Kirli pencere....!
Hayatı kirli pencerelerden seyredenler, etrafındaki her yeri, her şeyi kirli gözlerle görürler.
Ara ara göz ve gönül pencerelerimizi temizlememiz gerekmez mi?
Dünyayı güzel görmek için, insanları sevebilmek için!
Yapılan iyiliği güzelliği takdir edip, destelemek yerine, hemen altında art niyet arayıp, sağa sola nifak tohumları ekmek hangi insanlığa sığar, şimdi soruyorum sizlere?

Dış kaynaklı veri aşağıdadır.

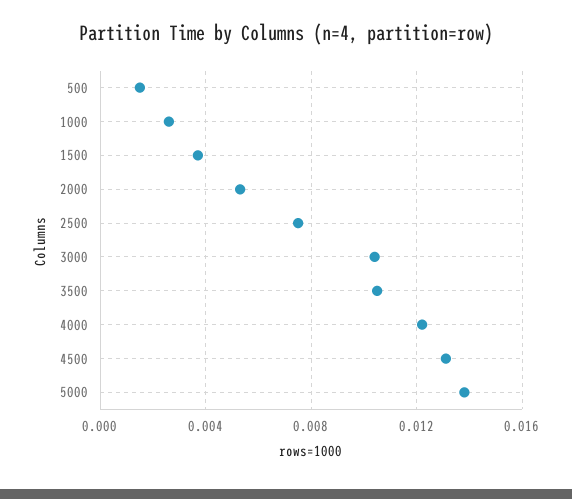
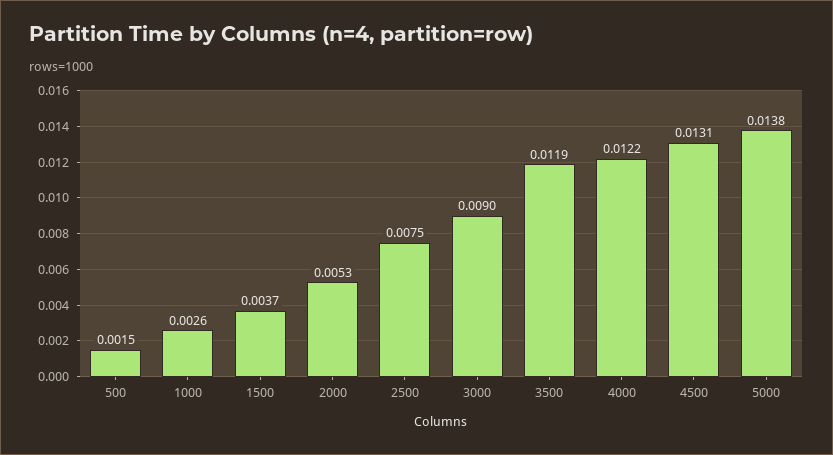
3000: 0.0105 -> 0.009
3500: 0.0105 -> 0.0119

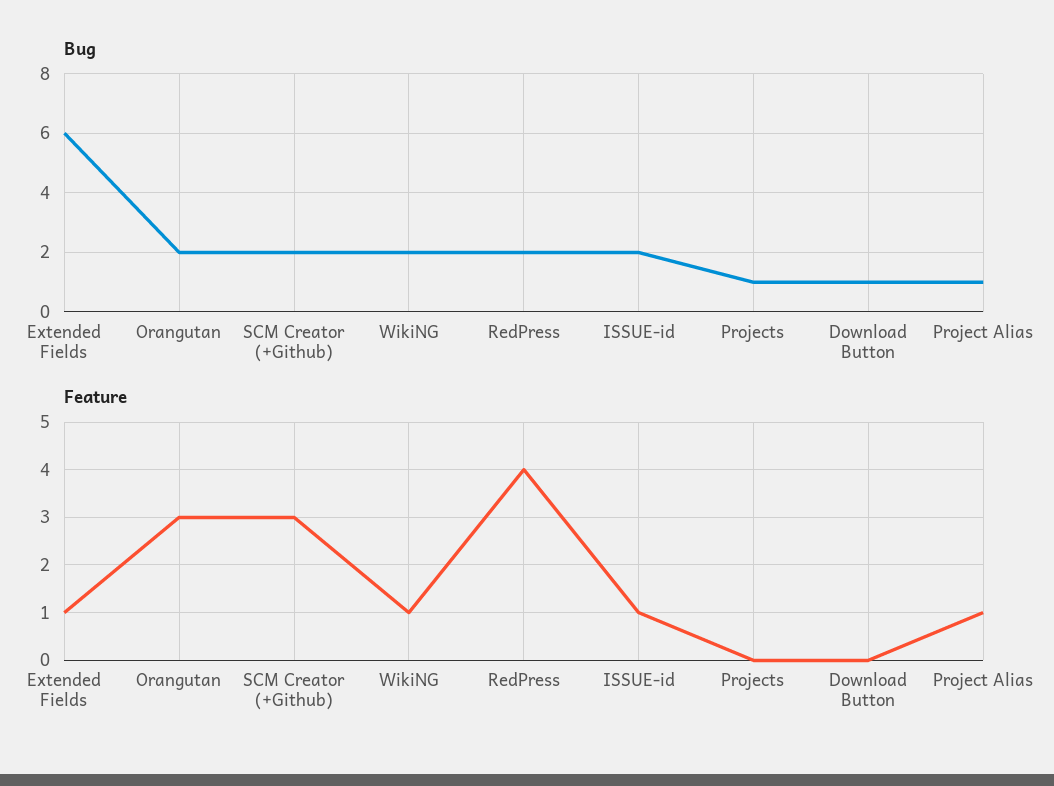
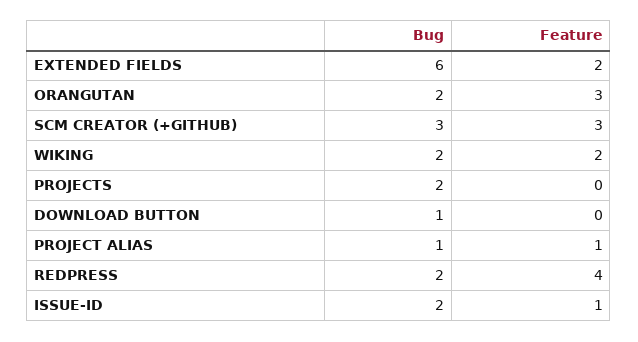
Bug, SCM Creator (+Github): 2 -> 3
Bug, Projects: 1 -> 2
Feature, Extended Fields: 1 -> 2
Feature, WikiNG: 1 -> 2

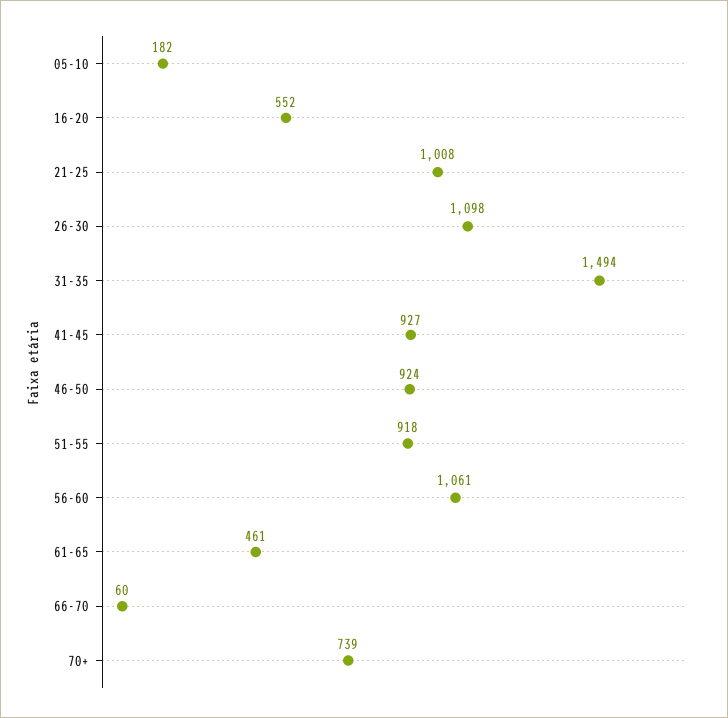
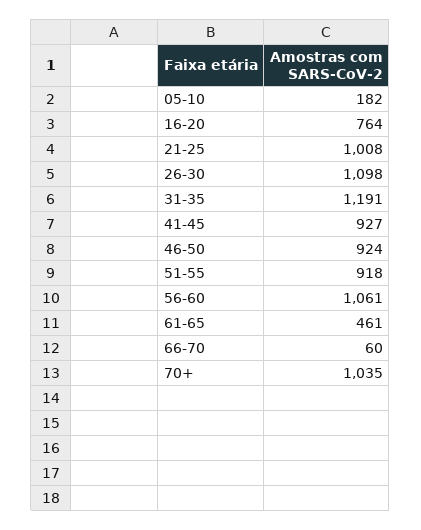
16-20: 552 -> 764
31-35: 1494 -> 1191
70+: 739 -> 1035

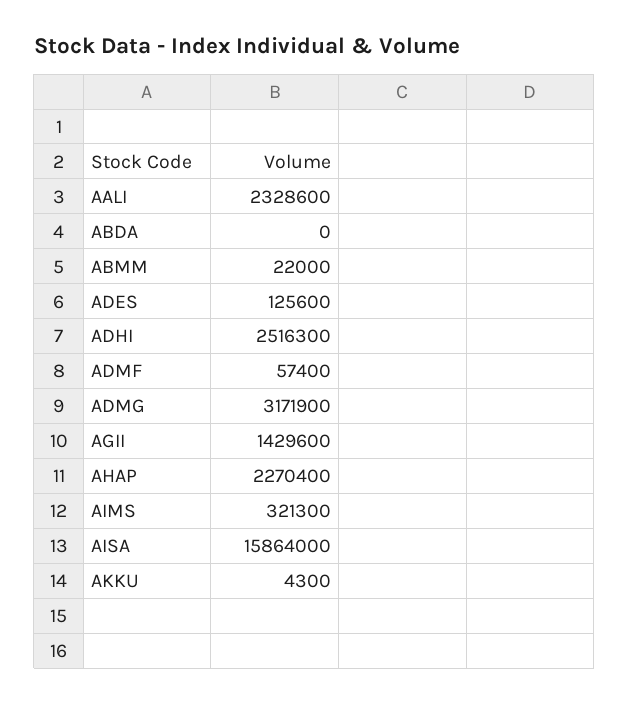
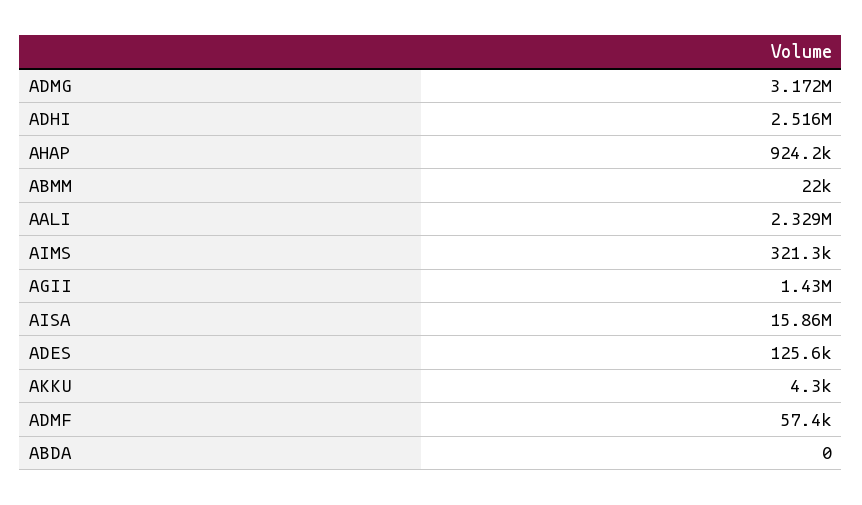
AHAP: 2270400 -> 924200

Kişi kendinden bilir işi sözü geliyor hemen aklıma, yani ben nasılsam seni öyle görürüm, sende nasılsan beni öyle görürsün. Şöyle ki bendeki yerini, sendeki yerim belirler…
İnsanlar birbirinin aynaya yansıması gibidirler. Beni nasıl anlatıyorsan aslında o senin bende ki yansımandır.
İstedikleri karakterde olmazsan istenmeyen kişi olursun ve seni bazı şeylerle tehdit ederler, gizliden gizliye aba altından, sopa göstererek.
Bu insanlara gerçekten çok üzülüyorum, o kadar acizler ki…
Mutluluğu başkalarını mutsuz etmekte arayacak kadar da zavallılar.
Gerçi ben onlara çok teşekkür ediyorum, çünkü onlar benim ilham kaynağım…
Onlar olmasa idi şimdi ben yazacak konu belki de bulamayacaktım.
Bana en büyük gücü, düşmanlarım veriyor. O kadar çoklar ki artık kendi hallerine bıraktım, hepsini…
Onlar bana kötülük yaptıkça aslında beni güçlendiriyorlar…
Ve bir şey itiraf edeyim, onlar beni güçlendirdiklerini bilselerdi sırf ben güçlenmeyim diye dostum olmaya dahi adım atacaklarından o kadar eminim ki… Kendi halinde bir insanın kimse ile işi olmaz.
Çünkü kendi ile barışık işinde gücündedir onlar.
Sen onların varlığından habersiz olursun, onlar senin açığını bulmak için takibinde…
Sadece gülüyorum, onların yapamadıklarını benim başardığım için…
Hay yarabbi sen onlara akıl, fikir ver ve kalplerini kirinden arındır.
Bazı insanlar ile bir merhaban bile yoktur, ama kıskançlık mı, hasetlik mi, fesatlık mı? Adını bile koyamadığınız duygu ve düşünceler ile her alanda sizinle uğraşırlar buna mani olamazsınız…
Son zamanlarda ki günümüzün hastalığı ise sorgulamadan, anlamadan, dinlemeden sadece yargılamak!
Neyi, nasıl, neden ve niçin yaptığına bakılmaksızın yargılamak…
İdam edilecek mahkûma bile son sözü sorulurken! Söz hakkı bile verilmemek…
Oysa insanları el âlemin söylemleri ile değil, kendimiz tanıyarak karakteri hakkında söylenenlere karar vermeliyiz değil mi? Diğer türlü yargısız infazdan başka bir şey değildir bu…
Sana kötü olan, bana iyidir bana kötü olan, sana iyidir belli mi olur?
Ön yargıdan uzak, empati yeteneğimize dayanarak tanıyalım insanları...
E haydi saygıyla dostlar…
Günün Sözü;
Yaşattığınızı yaşamadan ölemeyeceksiniz. Neden güzellik yaşatmıyorsunuz?